Because the other hand HURTS.
What have I done to my hand?
How could I have injured any body part this badly without being aware of it?
That's one of life's little mysteries. There's just a faint bruise and a tiny bit of puffiness--and the pain. Let us not overlook the pain.
Do you want to know what this pain reminds me of? Well I'm going to tell you anyway: it reminds me of the time I dropped a book on my foot. It was a big book, a bound volume containing a year's run of a weekly community newspaper, which slid out of my hand and landed with the narrow edge right on top of my left foot, which immediately started to turn colors and swell up like a Macy's parade balloon. Fortunately, there was an Emergency Medical Technician present to provide prompt medical care. He took one look at my ballooning foot and said, "You ought to get someone to look at that."

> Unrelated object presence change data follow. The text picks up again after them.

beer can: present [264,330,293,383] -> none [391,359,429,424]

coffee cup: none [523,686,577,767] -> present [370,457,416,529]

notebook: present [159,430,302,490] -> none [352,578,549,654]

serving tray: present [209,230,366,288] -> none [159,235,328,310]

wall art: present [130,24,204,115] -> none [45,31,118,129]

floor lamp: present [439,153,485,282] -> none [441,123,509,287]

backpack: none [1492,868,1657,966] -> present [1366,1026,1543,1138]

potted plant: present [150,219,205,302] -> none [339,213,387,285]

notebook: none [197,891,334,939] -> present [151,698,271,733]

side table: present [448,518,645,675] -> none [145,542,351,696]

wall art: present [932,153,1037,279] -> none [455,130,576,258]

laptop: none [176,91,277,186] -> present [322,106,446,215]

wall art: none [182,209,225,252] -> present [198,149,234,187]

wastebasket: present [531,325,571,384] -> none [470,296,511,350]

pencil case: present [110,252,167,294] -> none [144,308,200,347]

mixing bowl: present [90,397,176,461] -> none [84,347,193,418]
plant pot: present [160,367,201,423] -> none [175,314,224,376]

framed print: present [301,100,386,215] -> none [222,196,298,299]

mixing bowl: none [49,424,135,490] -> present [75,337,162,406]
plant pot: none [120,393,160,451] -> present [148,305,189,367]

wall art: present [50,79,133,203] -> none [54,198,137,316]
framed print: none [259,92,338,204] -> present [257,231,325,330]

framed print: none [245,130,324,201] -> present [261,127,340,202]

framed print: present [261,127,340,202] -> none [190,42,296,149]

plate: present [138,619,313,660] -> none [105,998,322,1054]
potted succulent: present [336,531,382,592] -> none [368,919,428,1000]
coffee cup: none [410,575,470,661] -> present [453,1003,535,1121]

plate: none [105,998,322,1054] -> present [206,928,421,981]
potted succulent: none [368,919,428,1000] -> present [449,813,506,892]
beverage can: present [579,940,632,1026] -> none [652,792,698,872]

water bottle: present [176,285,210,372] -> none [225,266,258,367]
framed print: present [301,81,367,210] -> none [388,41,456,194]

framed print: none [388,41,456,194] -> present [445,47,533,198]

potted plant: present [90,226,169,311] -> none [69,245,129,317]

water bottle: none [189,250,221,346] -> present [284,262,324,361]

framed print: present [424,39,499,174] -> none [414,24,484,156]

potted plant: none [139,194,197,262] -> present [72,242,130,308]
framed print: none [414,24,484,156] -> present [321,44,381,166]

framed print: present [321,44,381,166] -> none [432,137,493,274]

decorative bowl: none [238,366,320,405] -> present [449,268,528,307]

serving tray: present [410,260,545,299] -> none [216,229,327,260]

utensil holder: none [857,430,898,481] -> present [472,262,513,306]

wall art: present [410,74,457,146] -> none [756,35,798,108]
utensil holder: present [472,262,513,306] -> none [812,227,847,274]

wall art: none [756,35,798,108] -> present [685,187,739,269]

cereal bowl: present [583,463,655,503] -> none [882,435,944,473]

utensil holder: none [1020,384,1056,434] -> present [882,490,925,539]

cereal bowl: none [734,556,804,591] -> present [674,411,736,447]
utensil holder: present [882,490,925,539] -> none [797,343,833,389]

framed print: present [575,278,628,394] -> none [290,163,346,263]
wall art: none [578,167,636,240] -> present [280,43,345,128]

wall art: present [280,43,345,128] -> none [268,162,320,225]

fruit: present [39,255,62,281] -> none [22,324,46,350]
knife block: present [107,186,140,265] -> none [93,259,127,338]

But I did get someone to look at it and the verdict was nothing broken but lots of what they called "soft tissue damage." Do you want to know how long it took my foot to get back to normal size and usefulness?
Well I'm going to tell you anyway: a full year. Twelve months. In the meantime, my injury led directly to my being cussed out by the mother of an Eagle Scout--and trust me, you haven't been cussed out until you've been cussed out by the mother of an Eagle Scout. She was upset because I didn't show up to take photos at her son's Eagle Scout ceremony. I apologized for inconsiderately spending the afternoon at the emergency room getting x-rays, but what could I tell her? "I dropped a book on my foot"?
Frankly, the cussing out felt appropriate. My foot was already screaming at me, so why shouldn't everyone else?
Now my hand is screaming at me in the same annoying way, except without the swelling and the vivid colors. What did I do to my hand? I don't know, but I'll tell you what I can't do with it: open an aspirin bottle.